“No había empezado diciembre cuando ya la publicidad, las luces y los aparadores habían decidido nuestra alegría y se habían coludido para exigirnos optimismo” [1]. Sobre todo en la Alameda Central, donde se encontraban los Santa Closes vestidos de rojo y los Tres Reyes Magos, todos queriendo convencer a los niños para que se tomaran una fotografía.
Yo, curiosa, quise llegar a ellos y tocar sus vestimentas aterciopeladas y suaves al tacto. Como era más pequeña que mis dos hermanos, usualmente me cargaban. Mi madre siempre estaba angustiada por pagar las fotografías que, por cierto, no eran de buena calidad. En pocos meses se despintaban, sobre todo si no esperábamos a que se secaran.

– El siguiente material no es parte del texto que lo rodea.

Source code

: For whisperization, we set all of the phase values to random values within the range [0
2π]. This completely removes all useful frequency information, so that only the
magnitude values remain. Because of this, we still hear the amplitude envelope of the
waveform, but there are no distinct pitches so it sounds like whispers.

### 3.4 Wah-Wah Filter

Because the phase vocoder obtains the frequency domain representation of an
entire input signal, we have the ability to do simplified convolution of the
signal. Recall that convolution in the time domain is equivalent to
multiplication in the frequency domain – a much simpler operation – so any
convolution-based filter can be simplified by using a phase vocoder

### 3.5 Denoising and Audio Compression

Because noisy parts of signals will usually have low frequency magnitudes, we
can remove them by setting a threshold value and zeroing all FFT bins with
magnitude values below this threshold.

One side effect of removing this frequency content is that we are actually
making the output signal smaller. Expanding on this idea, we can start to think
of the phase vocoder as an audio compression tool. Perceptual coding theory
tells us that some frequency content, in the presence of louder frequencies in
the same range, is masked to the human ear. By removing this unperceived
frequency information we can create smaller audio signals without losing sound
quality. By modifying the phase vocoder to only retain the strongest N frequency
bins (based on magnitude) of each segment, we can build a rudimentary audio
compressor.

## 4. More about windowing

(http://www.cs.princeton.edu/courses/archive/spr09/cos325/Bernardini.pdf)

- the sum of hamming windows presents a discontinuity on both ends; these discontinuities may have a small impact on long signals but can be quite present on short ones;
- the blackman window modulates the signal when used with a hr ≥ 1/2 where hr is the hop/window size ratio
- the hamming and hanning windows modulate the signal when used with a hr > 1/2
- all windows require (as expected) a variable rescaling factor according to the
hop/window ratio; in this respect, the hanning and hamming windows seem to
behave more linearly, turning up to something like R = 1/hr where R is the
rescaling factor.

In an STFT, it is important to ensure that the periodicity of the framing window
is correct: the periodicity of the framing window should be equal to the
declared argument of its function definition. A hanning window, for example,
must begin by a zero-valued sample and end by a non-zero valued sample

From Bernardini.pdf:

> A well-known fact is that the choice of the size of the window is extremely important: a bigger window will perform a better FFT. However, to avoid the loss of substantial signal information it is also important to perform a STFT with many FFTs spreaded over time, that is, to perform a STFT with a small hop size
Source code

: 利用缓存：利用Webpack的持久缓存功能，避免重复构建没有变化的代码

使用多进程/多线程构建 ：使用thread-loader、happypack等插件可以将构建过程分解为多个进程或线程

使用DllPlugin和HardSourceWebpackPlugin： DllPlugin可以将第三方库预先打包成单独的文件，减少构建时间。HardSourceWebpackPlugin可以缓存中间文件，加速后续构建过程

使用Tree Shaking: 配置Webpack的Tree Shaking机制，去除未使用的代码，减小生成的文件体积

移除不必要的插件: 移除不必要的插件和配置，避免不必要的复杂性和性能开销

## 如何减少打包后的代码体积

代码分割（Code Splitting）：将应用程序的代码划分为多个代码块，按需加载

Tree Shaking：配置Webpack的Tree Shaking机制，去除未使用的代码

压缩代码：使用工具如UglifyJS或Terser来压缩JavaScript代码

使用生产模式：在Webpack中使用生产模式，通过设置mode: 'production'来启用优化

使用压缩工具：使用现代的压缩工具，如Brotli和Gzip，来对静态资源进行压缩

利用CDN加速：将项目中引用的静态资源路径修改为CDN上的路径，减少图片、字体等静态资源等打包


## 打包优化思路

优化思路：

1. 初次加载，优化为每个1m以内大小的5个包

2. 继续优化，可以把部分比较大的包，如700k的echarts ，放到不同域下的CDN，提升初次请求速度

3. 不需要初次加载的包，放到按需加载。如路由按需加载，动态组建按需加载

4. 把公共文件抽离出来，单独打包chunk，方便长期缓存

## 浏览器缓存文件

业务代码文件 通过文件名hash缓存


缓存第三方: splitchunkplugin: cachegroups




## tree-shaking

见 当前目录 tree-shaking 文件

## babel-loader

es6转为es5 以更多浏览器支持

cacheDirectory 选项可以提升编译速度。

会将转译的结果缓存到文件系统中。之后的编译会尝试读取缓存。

Una vez un Rey Mago se acercó a mí. Era Baltasar, con su piel llena de betún negro. Quería convencerme para tomar la fotografía y lo logró con unos globos. Mi mamá ya no quería más fotos, por lo que dijo: No puedo pagar. Entonces el Rey comenzó a disminuir el precio hasta que llegó al adecuado. Yo, gustosa, dejé que me cargara. Al verlo de cerca, noté que su cara estaba maquillada y con un dedo comencé a tocarlo y vi cómo se despintaba. El pobre Baltasar no consiguió que dejara de moverme ni un momento y así salí en la fotografía, la cual también terminó por diluirse, en el papel y en mis recuerdos.
[1] Sheridan, Guillermo. “La suerte de Fortinbras“. Toda una vida estaría conmigo. Oaxaca: Almadia, 2014, p. 17.